Les membres fondateurs de l’Église Évangélique de Réveil de Côte d’Ivoire (EERCI) ont tenu une conférence de presse, vendredi 3 juillet 2026 à Cocody-Angré, à Abidjan, afin de présenter les conclusions de la première journée de leur Assemblée générale extraordinaire (AGE), organisée les 3 et 4 juillet 2026. Ils ont également exposé leur position sur la crise institutionnelle qui secoue leur communauté religieuse.

La rencontre, coordonnée par le Dr Tah Glao Aquilas, coordinateur de l’EERCI Côte d’Ivoire/Europe, avait pour objectif d’expliquer les raisons ayant conduit à la convocation de cette Assemblée générale extraordinaire. Selon les organisateurs, cette initiative vise à apporter une réponse conforme aux textes statutaires et au cadre juridique en vigueur face aux difficultés de gouvernance que connaît l’Église.

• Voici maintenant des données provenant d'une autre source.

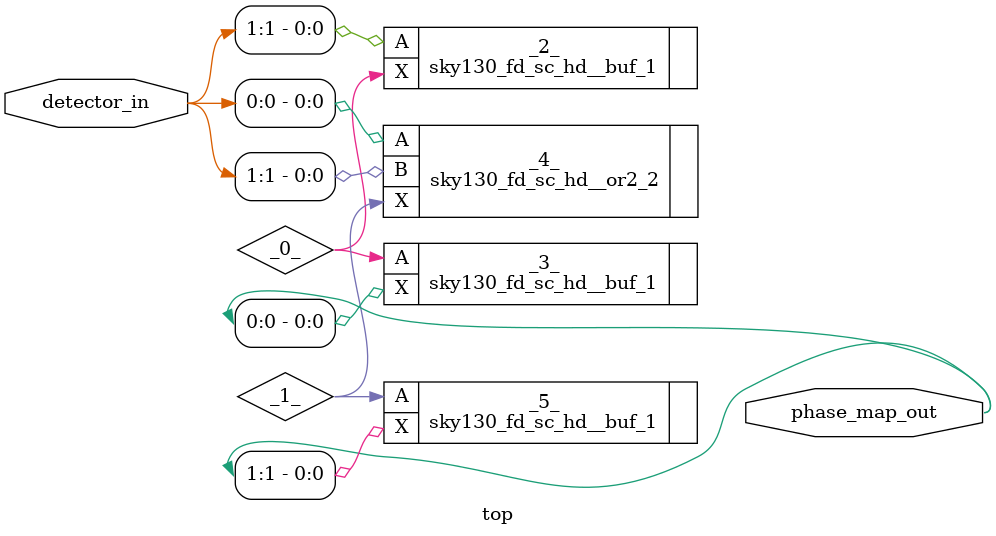
<source format=v>
/* Generated by Yosys 0.27+30 (git sha1 101075611, gcc 11.3.0-1ubuntu1~22.04.1 -fPIC -Os) */

module top(phase_map_out, detector_in);
  wire _0_;
  wire _1_;
  input [1:0] detector_in;
  wire [1:0] detector_in;
  output [1:0] phase_map_out;
  wire [1:0] phase_map_out;
  sky130_fd_sc_hd__buf_1 _2_ (
    .A(detector_in[1]),
    .X(_0_)
  );
  sky130_fd_sc_hd__buf_1 _3_ (
    .A(_0_),
    .X(phase_map_out[0])
  );
  sky130_fd_sc_hd__or2_2 _4_ (
    .A(detector_in[0]),
    .B(detector_in[1]),
    .X(_1_)
  );
  sky130_fd_sc_hd__buf_1 _5_ (
    .A(_1_),
    .X(phase_map_out[1])
  );
endmodule

</source>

Prenant la parole, le révérend Douosson Martin, l’un des doyens des membres fondateurs, a rappelé que l’EERCI est née dans un esprit de fraternité et de solidarité. Il a indiqué que des divergences sont progressivement apparues autour de la gestion de l’institution, certains responsables étant accusés, selon lui, d’avoir exercé des prérogatives ne respectant pas les statuts de l’Église.
Le coordinateur chargé de l’information et de la communication de l’EERCI a rappelé que, depuis le 10 septembre 2024, un télégramme du ministère de l’Intérieur suspend les activités de l’Église Évangélique de Réveil de Côte d’Ivoire sur l’ensemble du territoire national. Il a ajouté que les autorités reconnaissent désormais une autre structure, dénommée « Église du Réveil International », comme représentante de cette communauté religieuse.
Les membres fondateurs contestent cette décision. Ils soutiennent n’avoir jamais pris part à une Assemblée générale extraordinaire ayant validé une modification des statuts, de la dénomination ou du logo de l’EERCI. Selon eux, les actes ayant conduit à cette reconnaissance administrative ne sont pas conformes aux textes qui régissent leur organisation.
Les responsables ont également retracé l’historique de l’Église, fondée en 1982 par le défunt pasteur Jean Glao à la suite de sa séparation avec l’Église Évangélique du Sud-Ouest de Côte d’Ivoire (UESSO). Ils ont salué son rôle dans l’essor du mouvement évangélique charismatique en Côte d’Ivoire, tout en reconnaissant que son décès, en 1988, a été suivi de plusieurs crises de gouvernance.
Au terme de cette première journée de travaux, les membres fondateurs indiquent avoir adopté plusieurs résolutions destinées à restaurer, selon eux, la légalité statutaire de l’EERCI, à préserver son identité historique et à renforcer son mode de gouvernance. Ils estiment que cette démarche s’inscrit dans le respect de l’Ordonnance n° 2024-368 du 12 juin 2024 relative à l’organisation de la société civile ainsi que des statuts de l’Église.
Ils ont par ailleurs appelé les autorités à lever la mesure de suspension frappant l’EERCI sur toute l’étendue du territoire national. Ils affirment disposer d’éléments qu’ils jugent probants pour démontrer la légalité de leur organisation et se disent prêts à les soumettre aux autorités compétentes.
Les membres fondateurs ont enfin invité les fidèles et l’opinion publique à accompagner leurs démarches en faveur de la préservation de l’identité, de l’unité et des valeurs fondatrices de l’Église.